● **TEXTO PROPORCIONADO**

^^^^^^^^

Me he dado cuenta de que, aunque pasa el tiempo y este sentimiento de soledad no se aleja de mi, ahora me trato a mi misma de una forma diferente.
Nunca fui de las que se querían sobre todas las cosas, más bien fui todo lo contrario.
Ahora en cambio me veo de otra forma, con unos ojos más compasivos que valoran mucho más cada paso que doy.
Incluso me atrevo a decir que hay veces en las que consigo entenderme
Creo que la clave está en tratarse a sí mismo como trataríamos a una persona querida que está pasando por un mal momento. ¿Cómo animarías a tu mejor amiga si te dijera que se siente sola? Sencillo, con ternura y comprensión.
Y es así como debo tratarme, porque está claro que mi mejor amiga soy yo.
Llevo un par de días que ya no me pregunto ¿qué he hecho yo para merecer esto? ¿tan mala persona he sido?

^^^^^^^^

● **TAREA A REALIZAR**
Transcribe sin cambios el fragmento del texto sobre la soledad que se abre con las palabras "Me he dado cuenta" y se cierra con "persona he sido?".

[Listados de desplazamiento de objetos]
^^^^^^^^

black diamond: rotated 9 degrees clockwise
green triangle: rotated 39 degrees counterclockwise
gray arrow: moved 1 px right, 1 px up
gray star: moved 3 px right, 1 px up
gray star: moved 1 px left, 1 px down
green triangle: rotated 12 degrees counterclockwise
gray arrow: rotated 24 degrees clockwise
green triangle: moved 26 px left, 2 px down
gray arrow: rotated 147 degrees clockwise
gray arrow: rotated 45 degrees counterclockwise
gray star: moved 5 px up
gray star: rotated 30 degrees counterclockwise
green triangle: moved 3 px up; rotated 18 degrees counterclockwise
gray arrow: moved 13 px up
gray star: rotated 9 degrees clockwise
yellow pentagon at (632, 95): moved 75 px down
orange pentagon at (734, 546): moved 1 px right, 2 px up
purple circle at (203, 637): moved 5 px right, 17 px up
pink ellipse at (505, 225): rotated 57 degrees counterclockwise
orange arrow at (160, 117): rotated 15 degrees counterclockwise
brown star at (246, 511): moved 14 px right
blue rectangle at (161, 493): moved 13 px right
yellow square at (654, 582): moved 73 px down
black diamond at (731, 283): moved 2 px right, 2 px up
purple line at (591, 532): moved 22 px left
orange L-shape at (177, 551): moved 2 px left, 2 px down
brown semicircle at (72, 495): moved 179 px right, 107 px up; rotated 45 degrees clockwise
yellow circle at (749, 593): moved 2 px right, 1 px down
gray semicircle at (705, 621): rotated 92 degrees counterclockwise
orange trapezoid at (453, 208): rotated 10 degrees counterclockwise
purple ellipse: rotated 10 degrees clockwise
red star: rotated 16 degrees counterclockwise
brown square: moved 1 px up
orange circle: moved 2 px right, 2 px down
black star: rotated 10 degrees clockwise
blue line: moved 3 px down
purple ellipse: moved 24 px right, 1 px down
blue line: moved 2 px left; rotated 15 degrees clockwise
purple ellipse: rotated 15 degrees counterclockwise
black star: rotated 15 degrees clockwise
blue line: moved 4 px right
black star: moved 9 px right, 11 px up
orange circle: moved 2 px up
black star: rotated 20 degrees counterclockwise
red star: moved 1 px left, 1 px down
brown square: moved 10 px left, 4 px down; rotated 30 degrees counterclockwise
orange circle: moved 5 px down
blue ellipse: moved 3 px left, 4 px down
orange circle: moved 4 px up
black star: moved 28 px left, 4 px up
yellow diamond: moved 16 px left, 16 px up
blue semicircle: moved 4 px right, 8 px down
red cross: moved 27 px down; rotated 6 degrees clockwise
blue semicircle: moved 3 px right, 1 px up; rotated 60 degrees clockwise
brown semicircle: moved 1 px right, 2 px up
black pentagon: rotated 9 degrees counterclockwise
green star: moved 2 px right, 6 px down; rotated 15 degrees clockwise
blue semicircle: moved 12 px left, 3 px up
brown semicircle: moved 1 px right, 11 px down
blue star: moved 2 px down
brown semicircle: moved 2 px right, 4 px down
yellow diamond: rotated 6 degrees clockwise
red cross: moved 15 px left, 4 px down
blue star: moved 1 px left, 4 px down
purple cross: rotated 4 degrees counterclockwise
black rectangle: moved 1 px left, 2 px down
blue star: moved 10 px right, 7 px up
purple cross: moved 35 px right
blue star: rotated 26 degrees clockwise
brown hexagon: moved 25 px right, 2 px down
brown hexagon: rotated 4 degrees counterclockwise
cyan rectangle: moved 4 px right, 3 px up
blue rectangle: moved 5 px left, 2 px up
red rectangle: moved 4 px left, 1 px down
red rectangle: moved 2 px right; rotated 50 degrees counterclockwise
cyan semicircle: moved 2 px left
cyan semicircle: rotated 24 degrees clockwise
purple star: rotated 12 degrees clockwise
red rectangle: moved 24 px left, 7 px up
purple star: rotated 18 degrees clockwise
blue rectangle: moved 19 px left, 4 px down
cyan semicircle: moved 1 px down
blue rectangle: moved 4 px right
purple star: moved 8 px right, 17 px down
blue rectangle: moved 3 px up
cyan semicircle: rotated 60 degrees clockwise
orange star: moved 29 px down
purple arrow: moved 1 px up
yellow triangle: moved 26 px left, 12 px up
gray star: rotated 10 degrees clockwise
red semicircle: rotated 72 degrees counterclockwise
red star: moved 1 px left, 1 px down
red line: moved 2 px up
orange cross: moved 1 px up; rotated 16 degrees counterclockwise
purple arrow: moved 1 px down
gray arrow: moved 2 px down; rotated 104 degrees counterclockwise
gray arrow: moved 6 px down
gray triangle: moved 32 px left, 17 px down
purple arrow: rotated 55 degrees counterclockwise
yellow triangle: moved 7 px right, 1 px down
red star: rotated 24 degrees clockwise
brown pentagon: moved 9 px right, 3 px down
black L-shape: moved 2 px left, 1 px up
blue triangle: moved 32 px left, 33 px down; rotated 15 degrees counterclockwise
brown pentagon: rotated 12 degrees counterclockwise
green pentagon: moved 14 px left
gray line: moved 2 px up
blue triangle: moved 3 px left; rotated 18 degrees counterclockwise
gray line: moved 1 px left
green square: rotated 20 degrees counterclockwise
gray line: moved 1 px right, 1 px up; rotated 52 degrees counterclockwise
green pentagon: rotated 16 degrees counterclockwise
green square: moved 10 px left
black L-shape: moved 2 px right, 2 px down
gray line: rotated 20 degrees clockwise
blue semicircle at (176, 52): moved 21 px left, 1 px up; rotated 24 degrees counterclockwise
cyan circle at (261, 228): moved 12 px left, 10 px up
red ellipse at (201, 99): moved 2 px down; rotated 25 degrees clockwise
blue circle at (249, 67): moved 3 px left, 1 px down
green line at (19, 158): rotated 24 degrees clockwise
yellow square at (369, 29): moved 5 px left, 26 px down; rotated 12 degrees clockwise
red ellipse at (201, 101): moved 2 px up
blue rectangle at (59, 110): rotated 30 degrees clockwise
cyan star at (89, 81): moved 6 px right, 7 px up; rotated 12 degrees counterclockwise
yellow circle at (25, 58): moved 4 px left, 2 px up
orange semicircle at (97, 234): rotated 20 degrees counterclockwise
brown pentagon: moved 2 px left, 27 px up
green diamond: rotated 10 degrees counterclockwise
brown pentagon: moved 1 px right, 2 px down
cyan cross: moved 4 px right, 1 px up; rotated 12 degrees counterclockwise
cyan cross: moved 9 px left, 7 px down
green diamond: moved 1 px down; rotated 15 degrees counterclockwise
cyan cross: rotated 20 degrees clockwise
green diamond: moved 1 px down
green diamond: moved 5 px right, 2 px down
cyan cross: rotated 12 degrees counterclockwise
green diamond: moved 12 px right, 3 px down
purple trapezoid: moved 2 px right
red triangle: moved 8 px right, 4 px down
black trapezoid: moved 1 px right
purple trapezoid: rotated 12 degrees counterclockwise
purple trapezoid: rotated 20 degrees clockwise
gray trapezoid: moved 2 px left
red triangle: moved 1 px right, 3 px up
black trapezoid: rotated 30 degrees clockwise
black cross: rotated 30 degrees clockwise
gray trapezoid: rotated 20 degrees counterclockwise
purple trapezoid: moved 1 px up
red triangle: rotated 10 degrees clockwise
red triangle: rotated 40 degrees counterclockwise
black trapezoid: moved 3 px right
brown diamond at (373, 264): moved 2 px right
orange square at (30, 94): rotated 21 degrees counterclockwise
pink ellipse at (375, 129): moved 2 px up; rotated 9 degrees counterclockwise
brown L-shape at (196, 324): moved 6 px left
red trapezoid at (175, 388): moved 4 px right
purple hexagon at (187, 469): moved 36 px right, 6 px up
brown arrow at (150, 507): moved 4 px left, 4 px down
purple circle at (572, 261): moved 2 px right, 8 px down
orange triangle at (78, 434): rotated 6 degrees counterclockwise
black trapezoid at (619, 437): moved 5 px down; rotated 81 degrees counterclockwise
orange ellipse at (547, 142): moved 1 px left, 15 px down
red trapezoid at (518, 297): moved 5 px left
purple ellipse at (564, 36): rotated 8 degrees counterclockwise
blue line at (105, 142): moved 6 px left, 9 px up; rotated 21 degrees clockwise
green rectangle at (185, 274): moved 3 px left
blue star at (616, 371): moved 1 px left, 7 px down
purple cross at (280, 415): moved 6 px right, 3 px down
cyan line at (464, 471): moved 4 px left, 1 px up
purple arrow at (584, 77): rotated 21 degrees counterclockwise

^^^^^^^^

● **ESPACIO DE RESPUESTA**
Me he dado cuenta de que, aunque pasa el tiempo y este sentimiento de soledad no se aleja de mi, ahora me trato a mi misma de una forma diferente.
Nunca fui de las que se querían sobre todas las cosas, más bien fui todo lo contrario.
Ahora en cambio me veo de otra forma, con unos ojos más compasivos que valoran mucho más cada paso que doy.
Incluso me atrevo a decir que hay veces en las que consigo entenderme
Creo que la clave está en tratarse a sí mismo como trataríamos a una persona querida que está pasando por un mal momento. ¿Cómo animarías a tu mejor amiga si te dijera que se siente sola? Sencillo, con ternura y comprensión.
Y es así como debo tratarme, porque está claro que mi mejor amiga soy yo.
Llevo un par de días que ya no me pregunto ¿qué he hecho yo para merecer esto? ¿tan mala persona he sido?